# European High-Speed Rail Expands Across the Continent



## acelafan (Dec 13, 2009)

Truly high-speed train travel, once confined to a few isolated corridors in France, Italy, and Germany, is rapidly expanding across Europe. With the opening of five new track segments to operations at more than 250 km/h (155 mph) on Sunday, the trend continues.

Nice article on European high speed rail improvements.

*Sigh*


----------



## DET63 (Dec 17, 2009)

I still see a lot of yellow and dashed yellow lines on the map. When those lines turn orange, then I'll believe the Europeans are "railroading." Still, they're far ahead of where we (meaning North Americans) will ever be even 40 years from now.


----------



## Neil_M (Dec 18, 2009)

DET63 said:


> I still see a lot of yellow and dashed yellow lines on the map. When those lines turn orange, then I'll believe the Europeans are "railroading."


Just makes me wonder what you think is going on now then? A lot of those lines are just theoretical at the moment, and in the case of the extra Paris Lyon line thats the first I have heard about it, although the existing LGV to Lyon is probably not far off capacity at the moment.

It's called 'planning' and in the case of railway projects it is always a good idea.


----------



## DET63 (Dec 18, 2009)

Neil_M said:


> DET63 said:
> 
> 
> > I still see a lot of yellow and dashed yellow lines on the map. When those lines turn orange, then I'll believe the Europeans are "railroading."
> ...


The headline is in the present tense, not the future. When significant high-speed international connections exist between Spain, France, and Italy, not just from France into Benelux and parts of Germany, will the assertion that high-speed rail is expanding across Europe be true. Although such connections are on the drawing board, they won't be in existence for years to come, at least in some if not most cases.


----------



## Neil_M (Dec 19, 2009)

DET63 said:


> Neil_M said:
> 
> 
> > DET63 said:
> ...


The mistake you make is to assume Europe is all one country...... The French will always look after themselves, same as everyone else does.

The line between France and Spain is under construction, as is another part of the Eastern France LGV, but the way it works is that you join up all the various pieces to make a network,

Still, when you think the first LGV line didn't open till 1981, its not bad going really.

I await the first proper HSL in the USA with interest, even though I doubt it will happen in my lifetime.


----------



## DET63 (Dec 20, 2009)

> The mistake you make is to assume Europe is all one country...... The French will always look after themselves, same as everyone else does


I'm well aware that Europe is not one country—or, to put it more accurately, that there is no single, continent-wide European railway system. What that has to do with this article, however, is beyond me.


----------

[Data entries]
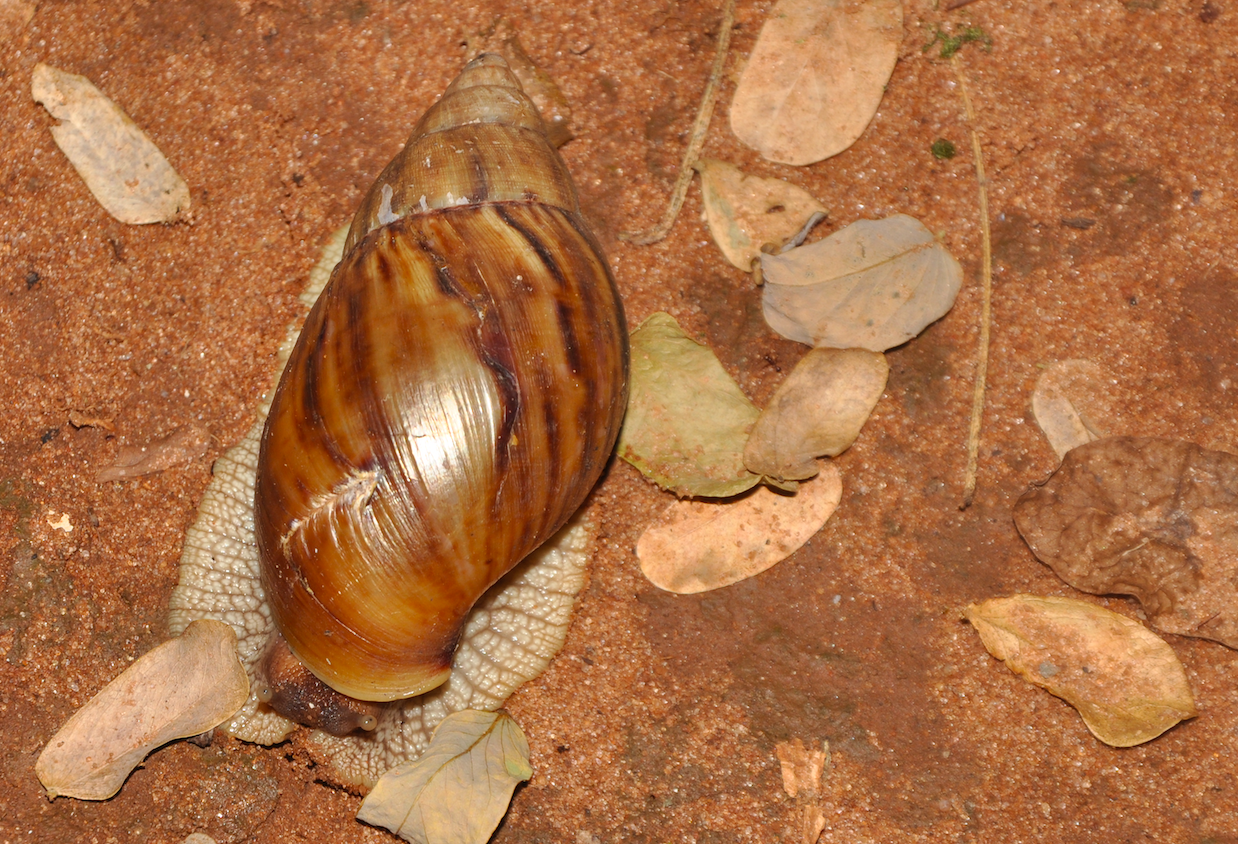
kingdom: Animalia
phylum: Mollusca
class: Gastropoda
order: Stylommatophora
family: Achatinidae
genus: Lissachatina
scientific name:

Objectives:
a – Print everything from "Truly high-speed train" down to "(Dec 17, 2009)" in the thread on European high-speed rail, word for word.
b – Output everything in the records from the line containing "phylum: Mollusca" down to the end of the records, inclusive, reproducing each line unchanged.

The answers:
a –
Truly high-speed train travel, once confined to a few isolated corridors in France, Italy, and Germany, is rapidly expanding across Europe. With the opening of five new track segments to operations at more than 250 km/h (155 mph) on Sunday, the trend continues.

Nice article on European high speed rail improvements.

*Sigh*


----------



## DET63 (Dec 17, 2009)

b –
phylum: Mollusca
class: Gastropoda
order: Stylommatophora
family: Achatinidae
genus: Lissachatina
scientific name:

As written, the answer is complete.